David Nebenzahl wrote:

On 10/3/2008 3:58 AM spake thus:

On Thu, 02 Oct 2008 21:25:32 -0700, David Nebenzahl
wrote:

It was something of a bitch. I noticed the setscrew on the new one
I bought, but couldn't see or feel any such screw on the old one,
just a round bump. So I just torqued the **** out of it with a pipe
wrench (crescent wrench holding the valve body). I threaded the new
breaker on, then tightened the setscrew. After just a few turns, it
promptly broke off, apparently just as it was designed to do (I
could see it had a narrow shank).


I'd remove those set screws and use standard ones.


I probably will next time.
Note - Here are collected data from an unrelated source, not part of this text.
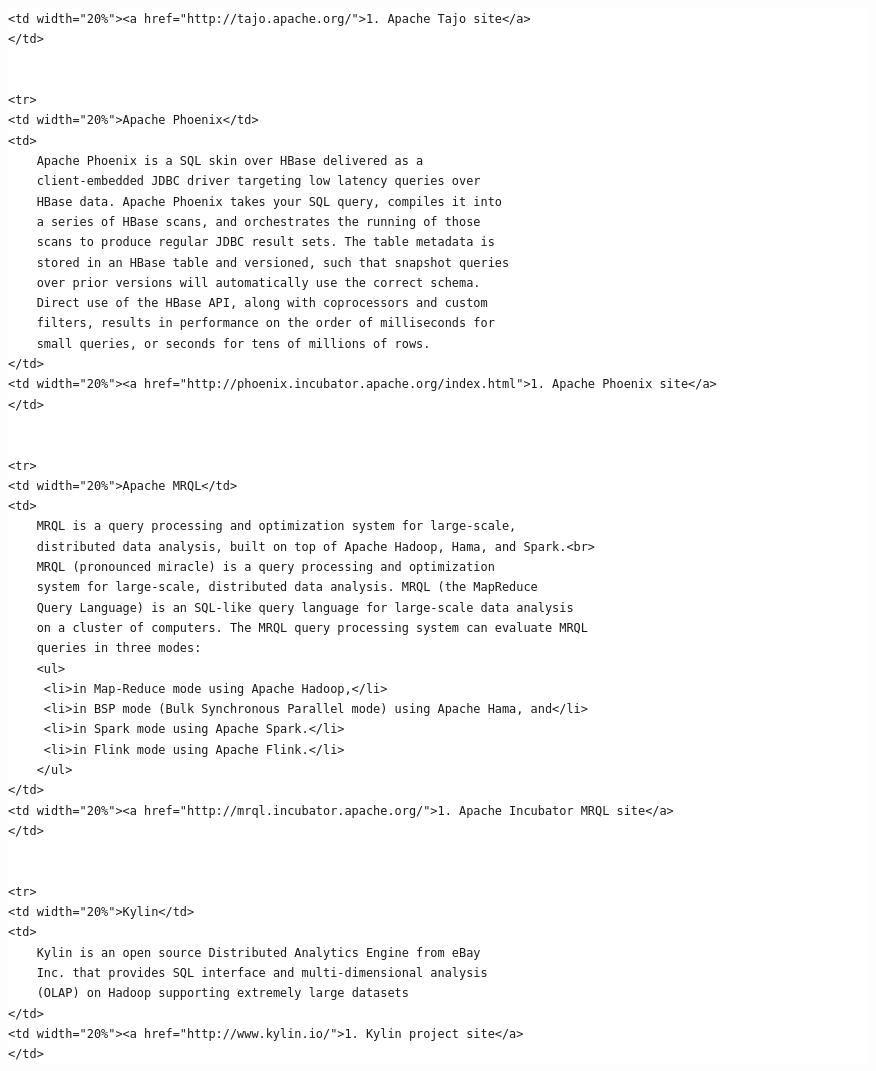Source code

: 	<td width="20%"><a href="http://tajo.apache.org/">1. Apache Tajo site</a>
	</td>


	<tr>
	<td width="20%">Apache Phoenix</td>
	<td>
		Apache Phoenix is a SQL skin over HBase delivered as a
		client-embedded JDBC driver targeting low latency queries over
		HBase data. Apache Phoenix takes your SQL query, compiles it into
		a series of HBase scans, and orchestrates the running of those
		scans to produce regular JDBC result sets. The table metadata is
		stored in an HBase table and versioned, such that snapshot queries
		over prior versions will automatically use the correct schema.
		Direct use of the HBase API, along with coprocessors and custom
		filters, results in performance on the order of milliseconds for
		small queries, or seconds for tens of millions of rows.
	</td>
	<td width="20%"><a href="http://phoenix.incubator.apache.org/index.html">1. Apache Phoenix site</a>
	</td>


	<tr>
	<td width="20%">Apache MRQL</td>
	<td>
		MRQL is a query processing and optimization system for large-scale,
		distributed data analysis, built on top of Apache Hadoop, Hama, and Spark.<br>
		MRQL (pronounced miracle) is a query processing and optimization
		system for large-scale, distributed data analysis. MRQL (the MapReduce
		Query Language) is an SQL-like query language for large-scale data analysis
		on a cluster of computers. The MRQL query processing system can evaluate MRQL
		queries in three modes:
		<ul>
		 <li>in Map-Reduce mode using Apache Hadoop,</li>
		 <li>in BSP mode (Bulk Synchronous Parallel mode) using Apache Hama, and</li>
		 <li>in Spark mode using Apache Spark.</li>
		 <li>in Flink mode using Apache Flink.</li>
		</ul>
	</td>
	<td width="20%"><a href="http://mrql.incubator.apache.org/">1. Apache Incubator MRQL site</a>
	</td>


	<tr>
	<td width="20%">Kylin</td>
	<td>
		Kylin is an open source Distributed Analytics Engine from eBay
		Inc. that provides SQL interface and multi-dimensional analysis
		(OLAP) on Hadoop supporting extremely large datasets
	</td>
	<td width="20%"><a href="http://www.kylin.io/">1. Kylin project site</a>
	</td>


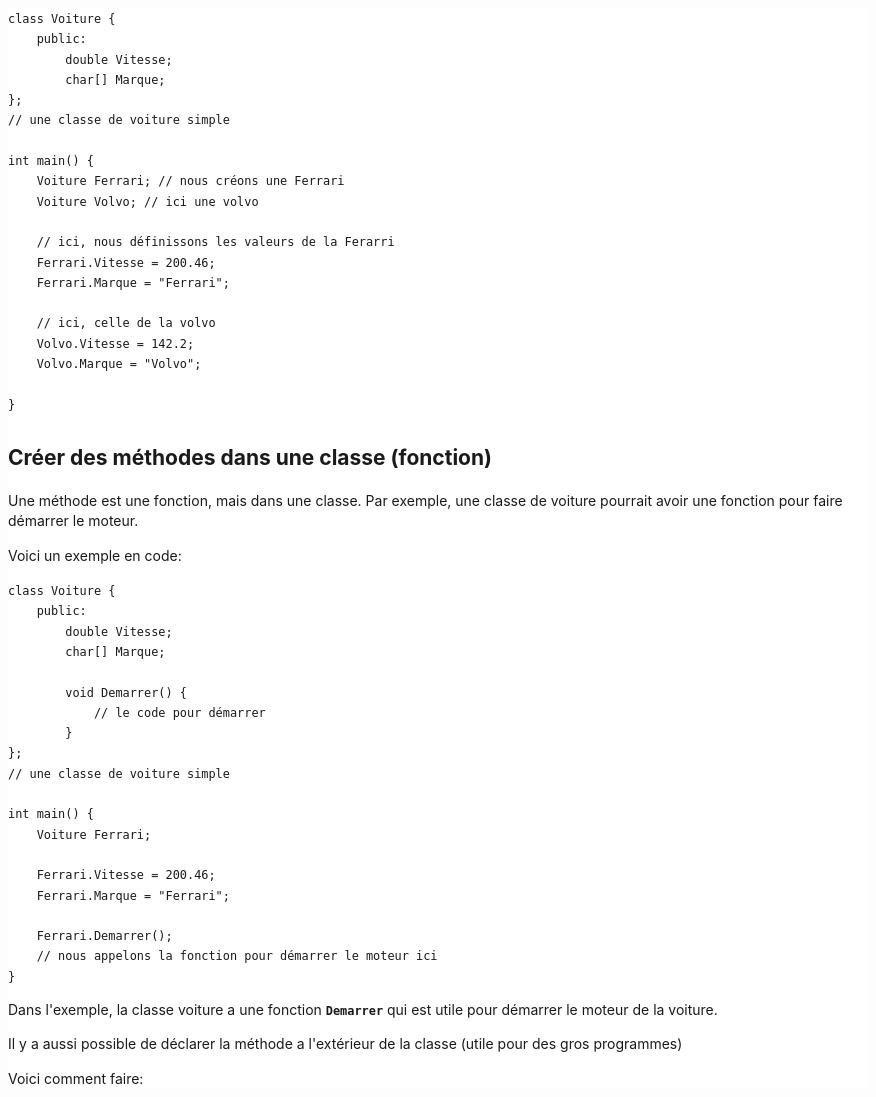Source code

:     class Voiture {
	    public:
		    double Vitesse;
		    char[] Marque;
    };
	// une classe de voiture simple

	int main() {
		Voiture Ferrari; // nous créons une Ferrari
		Voiture Volvo; // ici une volvo
		
		// ici, nous définissons les valeurs de la Ferarri
		Ferrari.Vitesse = 200.46;
		Ferrari.Marque = "Ferrari";

		// ici, celle de la volvo
		Volvo.Vitesse = 142.2;
		Volvo.Marque = "Volvo";
		
	}

## Créer des méthodes dans une classe (fonction)

Une méthode est une fonction, mais dans une classe. Par exemple, une classe de voiture pourrait avoir une fonction pour faire démarrer le moteur. 

Voici un exemple en code:

    class Voiture {
	    public:
		    double Vitesse;
		    char[] Marque;
			
			void Demarrer() {
				// le code pour démarrer 
			}
    };
	// une classe de voiture simple

	int main() {
		Voiture Ferrari; 
		
		Ferrari.Vitesse = 200.46;
		Ferrari.Marque = "Ferrari";

		Ferrari.Demarrer(); 
		// nous appelons la fonction pour démarrer le moteur ici
	}

Dans l'exemple, la classe voiture a une fonction **`Demarrer`** qui est utile pour démarrer le moteur de la voiture.

Il y a aussi possible de déclarer la méthode a l'extérieur de la classe (utile pour des gros programmes)

Voici comment faire:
But they're obviously made to snap off on
installation: why is that? (That bump I felt on the old one was the
shank of the broken setscrew.) Makes it really hard to remove them.

By the way, after testing it I could see why these are good things to
install: after turning on the hose bib and letting the hose reel fill
up, I closed the bib, whereupon a large gush of water sprayed out of the
anti-siphon valve. Had it not been there, all that water would have gone
back inside the house plumbing, along with whatever crap was in the hose
(or in a pool the hose was thrown into, in some cases).

--
Washing one's hands of the conflict between the powerful and the
powerless means to side with the powerful, not to be neutral.

- Paulo Freire


David, if you live in an area where freezing occurs, you should install
that anti-siphon valve so that it can be removed from the hose bib
because it prevents the bib from being emptied of water even after the
hose is removed.

I use the kind of anti-siphon valve you're talking about and removed
that set-screw before installing it because tightening the set screw
prevents the valve from being unscrewed from the hose bib. I live in the
Midwest where freezing is a certainty.